Chapitre 8 Item 39 – UE 2 – Orientation diagnostique devant une douleur pelvienne aiguë

I.       Pour comprendre

II.    Orientation diagnostique

________________________________________________________________________________

________________________________________________________________________________

Objectif pédagogique

*  Devant les algies pelviennes chez la femme, argumenter les principales hypothèses diagnostiques et justifier les examens complémentaires pertinents.

__________________________________________________________________________________

Les étiologies des douleurs pelviennes aiguës (DPA) sont nombreuses, d’origine gynécologique, urinaire ou digestive pour la plupart. Du fait de leur gravité potentielle, pouvant engager le pronostic vital de la patiente, le pronostic de l’ovaire ou bien le pronostic de fertilité de la patiente, quatre étiologies sont à évoquer en priorité : grossesse extra-utérine (GEU), torsion d’annexe, infection génitale haute (IGH) et appendicite aiguë.

I Pour comprendre

A Définition

Même si pour certains, une douleur aiguë est une douleur évoluant depuis moins de 6 mois, pour d’autres depuis moins d’une semaine, pour la plupart des auteurs, les douleurs pelviennes aiguës (DPA) correspondent à des douleurs évoluant depuis moins d’un mois.
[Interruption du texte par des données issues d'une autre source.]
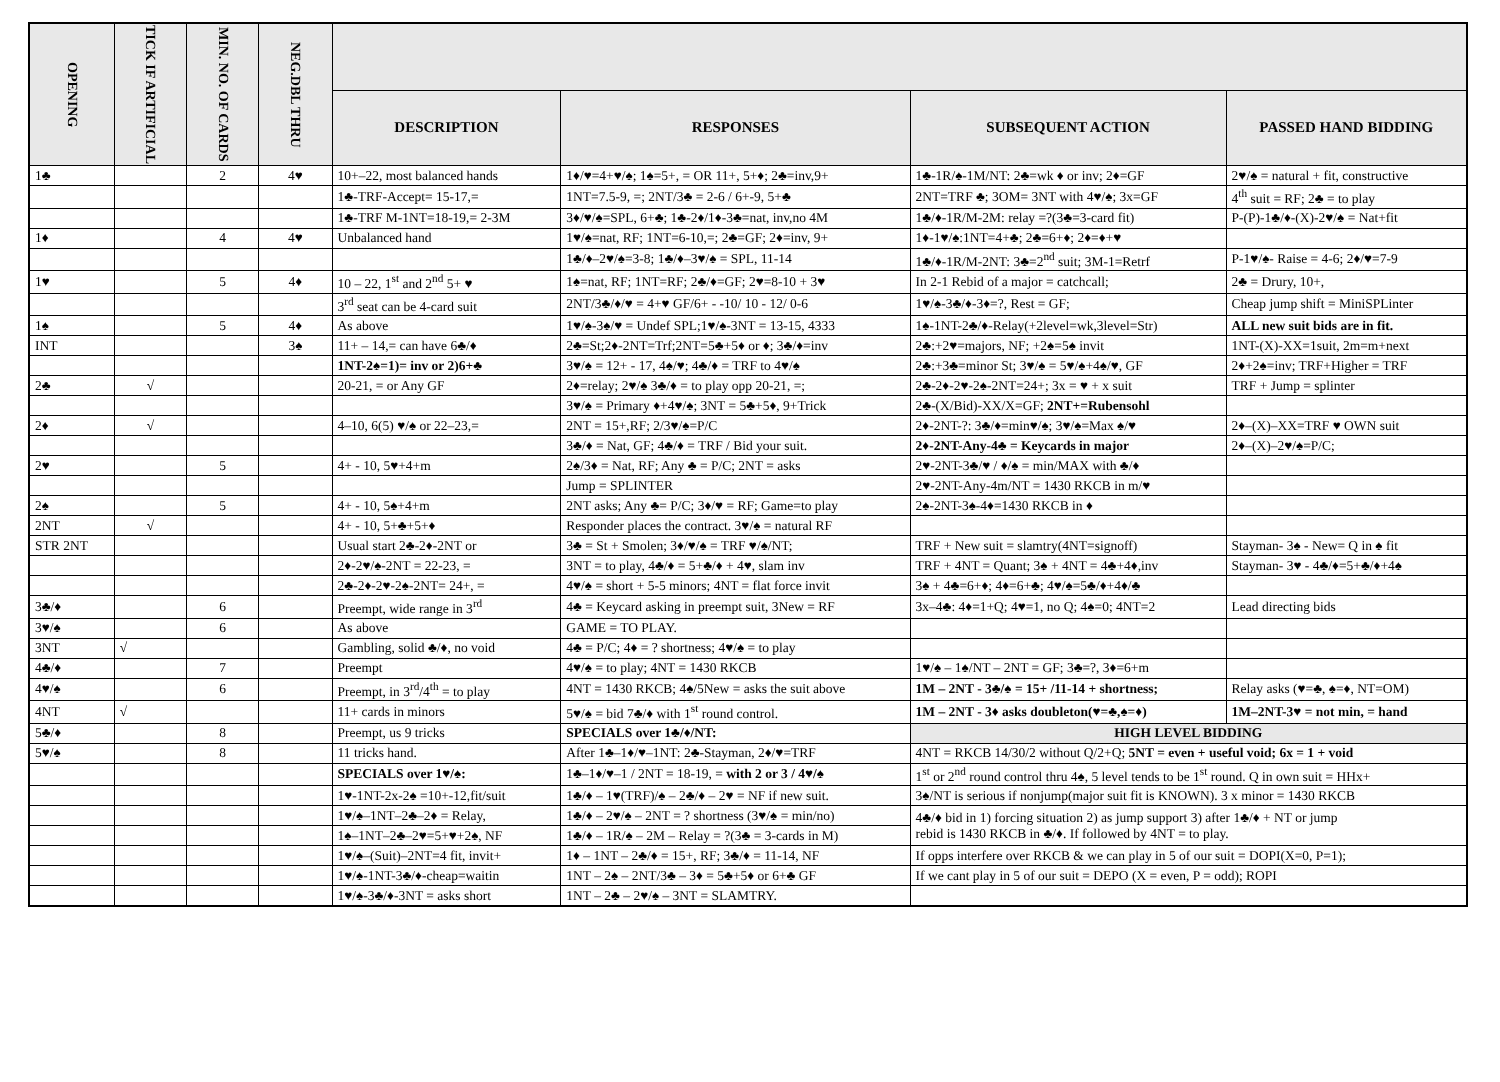| OPENING | TICK IF ARTIFICIAL | MIN. NO. OF CARDS | NEG.DBL THRU | | | | |
| --- | --- | --- | --- | --- | --- | --- | --- |
| | | | | DESCRIPTION | RESPONSES | SUBSEQUENT ACTION | PASSED HAND BIDDING |
| 1♣ | | 2 | 4♥ | 10+–22, most balanced hands | 1♦/♥=4+♥/♠; 1♠=5+, = OR 11+, 5+♦; 2♣=inv,9+ | 1♣-1R/♠-1M/NT: 2♣=wk ♦ or inv; 2♦=GF | 2♥/♠ = natural + fit, constructive |
| | | | | 1♣-TRF-Accept= 15-17,= | 1NT=7.5-9, =; 2NT/3♣ = 2-6 / 6+-9, 5+♣ | 2NT=TRF ♣; 3OM= 3NT with 4♥/♠; 3x=GF | 4<sup>th</sup> suit = RF; 2♣ = to play |
| | | | | 1♣-TRF M-1NT=18-19,= 2-3M | 3♦/♥/♠=SPL, 6+♣; 1♣-2♦/1♦-3♣=nat, inv,no 4M | 1♣/♦-1R/M-2M: relay =?(3♣=3-card fit) | P-(P)-1♣/♦-(X)-2♥/♠ = Nat+fit |
| 1♦ | | 4 | 4♥ | Unbalanced hand | 1♥/♠=nat, RF; 1NT=6-10,=; 2♣=GF; 2♦=inv, 9+ | 1♦-1♥/♠:1NT=4+♣; 2♣=6+♦; 2♦=♦+♥ | |
| | | | | | 1♣/♦–2♥/♠=3-8; 1♣/♦–3♥/♠ = SPL, 11-14 | 1♣/♦-1R/M-2NT: 3♣=2<sup>nd</sup> suit; 3M-1=Retrf | P-1♥/♠- Raise = 4-6; 2♦/♥=7-9 |
| 1♥ | | 5 | 4♦ | 10 – 22, 1<sup>st</sup> and 2<sup>nd</sup> 5+ ♥ | 1♠=nat, RF; 1NT=RF; 2♣/♦=GF; 2♥=8-10 + 3♥ | In 2-1 Rebid of a major = catchcall; | 2♣ = Drury, 10+, |
| | | | | 3<sup>rd</sup> seat can be 4-card suit | 2NT/3♣/♦/♥ = 4+♥ GF/6+ - -10/ 10 - 12/ 0-6 | 1♥/♠-3♣/♦-3♦=?, Rest = GF; | Cheap jump shift = MiniSPLinter |
| 1♠ | | 5 | 4♦ | As above | 1♥/♠-3♠/♥ = Undef SPL;1♥/♠-3NT = 13-15, 4333 | 1♠-1NT-2♣/♦-Relay(+2level=wk,3level=Str) | ALL new suit bids are in fit. |
| INT | | | 3♠ | 11+ – 14,= can have 6♣/♦ | 2♣=St;2♦-2NT=Trf;2NT=5♣+5♦ or ♦; 3♣/♦=inv | 2♣:+2♥=majors, NF; +2♠=5♠ invit | 1NT-(X)-XX=1suit, 2m=m+next |
| | | | | 1NT-2♠=1)= inv or 2)6+♣ | 3♥/♠ = 12+ - 17, 4♠/♥; 4♣/♦ = TRF to 4♥/♠ | 2♣:+3♣=minor St; 3♥/♠ = 5♥/♠+4♠/♥, GF | 2♦+2♠=inv; TRF+Higher = TRF |
| 2♣ | √ | | | 20-21, = or Any GF | 2♦=relay; 2♥/♠ 3♣/♦ = to play opp 20-21, =; | 2♣-2♦-2♥-2♠-2NT=24+; 3x = ♥ + x suit | TRF + Jump = splinter |
| | | | | | 3♥/♠ = Primary ♦+4♥/♠; 3NT = 5♣+5♦, 9+Trick | 2♣-(X/Bid)-XX/X=GF; 2NT+=Rubensohl | |
| 2♦ | √ | | | 4–10, 6(5) ♥/♠ or 22–23,= | 2NT = 15+,RF; 2/3♥/♠=P/C | 2♦-2NT-?: 3♣/♦=min♥/♠; 3♥/♠=Max ♠/♥ | 2♦–(X)–XX=TRF ♥ OWN suit |
| | | | | | 3♣/♦ = Nat, GF; 4♣/♦ = TRF / Bid your suit. | 2♦-2NT-Any-4♣ = Keycards in major | 2♦–(X)–2♥/♠=P/C; |
| 2♥ | | 5 | | 4+ - 10, 5♥+4+m | 2♠/3♦ = Nat, RF; Any ♣ = P/C; 2NT = asks | 2♥-2NT-3♣/♥ / ♦/♠ = min/MAX with ♣/♦ | |
| | | | | | Jump = SPLINTER | 2♥-2NT-Any-4m/NT = 1430 RKCB in m/♥ | |
| 2♠ | | 5 | | 4+ - 10, 5♠+4+m | 2NT asks; Any ♣= P/C; 3♦/♥ = RF; Game=to play | 2♠-2NT-3♠-4♦=1430 RKCB in ♦ | |
| 2NT | √ | | | 4+ - 10, 5+♣+5+♦ | Responder places the contract. 3♥/♠ = natural RF | | |
| STR 2NT | | | | Usual start 2♣-2♦-2NT or | 3♣ = St + Smolen; 3♦/♥/♠ = TRF ♥/♠/NT; | TRF + New suit = slamtry(4NT=signoff) | Stayman- 3♠ - New= Q in ♠ fit |
| | | | | 2♦-2♥/♠-2NT = 22-23, = | 3NT = to play, 4♣/♦ = 5+♣/♦ + 4♥, slam inv | TRF + 4NT = Quant; 3♠ + 4NT = 4♣+4♦,inv | Stayman- 3♥ - 4♣/♦=5+♣/♦+4♠ |
| | | | | 2♣-2♦-2♥-2♠-2NT= 24+, = | 4♥/♠ = short + 5-5 minors; 4NT = flat force invit | 3♠ + 4♣=6+♦; 4♦=6+♣; 4♥/♠=5♣/♦+4♦/♣ | |
| 3♣/♦ | | 6 | | Preempt, wide range in 3<sup>rd</sup> | 4♣ = Keycard asking in preempt suit, 3New = RF | 3x–4♣: 4♦=1+Q; 4♥=1, no Q; 4♠=0; 4NT=2 | Lead directing bids |
| 3♥/♠ | | 6 | | As above | GAME = TO PLAY. | | |
| 3NT | √ | | | Gambling, solid ♣/♦, no void | 4♣ = P/C; 4♦ = ? shortness; 4♥/♠ = to play | | |
| 4♣/♦ | | 7 | | Preempt | 4♥/♠ = to play; 4NT = 1430 RKCB | 1♥/♠ – 1♠/NT – 2NT = GF; 3♣=?, 3♦=6+m | |
| 4♥/♠ | | 6 | | Preempt, in 3<sup>rd</sup>/4<sup>th</sup> = to play | 4NT = 1430 RKCB; 4♠/5New = asks the suit above | 1M – 2NT - 3♣/♠ = 15+ /11-14 + shortness; | Relay asks (♥=♣, ♠=♦, NT=OM) |
| 4NT | √ | | | 11+ cards in minors | 5♥/♠ = bid 7♣/♦ with 1<sup>st</sup> round control. | 1M – 2NT - 3♦ asks doubleton(♥=♣,♠=♦) | 1M–2NT-3♥ = not min, = hand |
| 5♣/♦ | | 8 | | Preempt, us 9 tricks | SPECIALS over 1♣/♦/NT: | HIGH LEVEL BIDDING | |
| 5♥/♠ | | 8 | | 11 tricks hand. | After 1♣–1♦/♥–1NT: 2♣-Stayman, 2♦/♥=TRF | 4NT = RKCB 14/30/2 without Q/2+Q; 5NT = even + useful void; 6x = 1 + void | |
| | | | | SPECIALS over 1♥/♠: | 1♣–1♦/♥–1 / 2NT = 18-19, = with 2 or 3 / 4♥/♠ | 1<sup>st</sup> or 2<sup>nd</sup> round control thru 4♠, 5 level tends to be 1<sup>st</sup> round. Q in own suit = HHx+ | |
| | | | | 1♥-1NT-2x-2♠ =10+-12,fit/suit | 1♣/♦ – 1♥(TRF)/♠ – 2♣/♦ – 2♥ = NF if new suit. | 3♠/NT is serious if nonjump(major suit fit is KNOWN). 3 x minor = 1430 RKCB | |
| | | | | 1♥/♠–1NT–2♣–2♦ = Relay, | 1♣/♦ – 2♥/♠ – 2NT = ? shortness (3♥/♠ = min/no) | 4♣/♦ bid in 1) forcing situation 2) as jump support 3) after 1♣/♦ + NT or jump rebid is 1430 RKCB in ♣/♦. If followed by 4NT = to play. | |
| | | | | 1♠–1NT–2♣–2♥=5+♥+2♠, NF | 1♣/♦ – 1R/♠ – 2M – Relay = ?(3♣ = 3-cards in M) | | |
| | | | | 1♥/♠–(Suit)–2NT=4 fit, invit+ | 1♦ – 1NT – 2♣/♦ = 15+, RF; 3♣/♦ = 11-14, NF | If opps interfere over RKCB & we can play in 5 of our suit = DOPI(X=0, P=1); | |
| | | | | 1♥/♠-1NT-3♣/♦-cheap=waitin | 1NT – 2♠ – 2NT/3♣ – 3♦ = 5♣+5♦ or 6+♣ GF | If we cant play in 5 of our suit = DEPO (X = even, P = odd); ROPI | |
| | | | | 1♥/♠-3♣/♦-3NT = asks short | 1NT – 2♣ – 2♥/♠ – 3NT = SLAMTRY. | | |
Elles sont localisées au niveau de l’hypogastre et/ou de la fosse iliaque droite et/ou de la fosse iliaque gauche.

B Épidémiologie

De par leur fréquence et/ou leur gravité, quatre diagnostics principaux sont à évoquer en cas de DPA chez la femme : GEU, torsion d’annexe, IGH et appendicite aiguë.

D’autres causes sont possibles et doivent être recherchées. Elles peuvent être d’origine gynécologique (complications des fibromes ou des kystes ovariens), liées à une grossesse (fausse couche spontanée), d’origine urologique (pyélonéphrite, colique néphrétique) voire d’origine rhumatologique. Elles sont résumées dans le tableau 8.1.

Tableau 8.1 Étiologies des douleurs pelviennes aiguës de la femme.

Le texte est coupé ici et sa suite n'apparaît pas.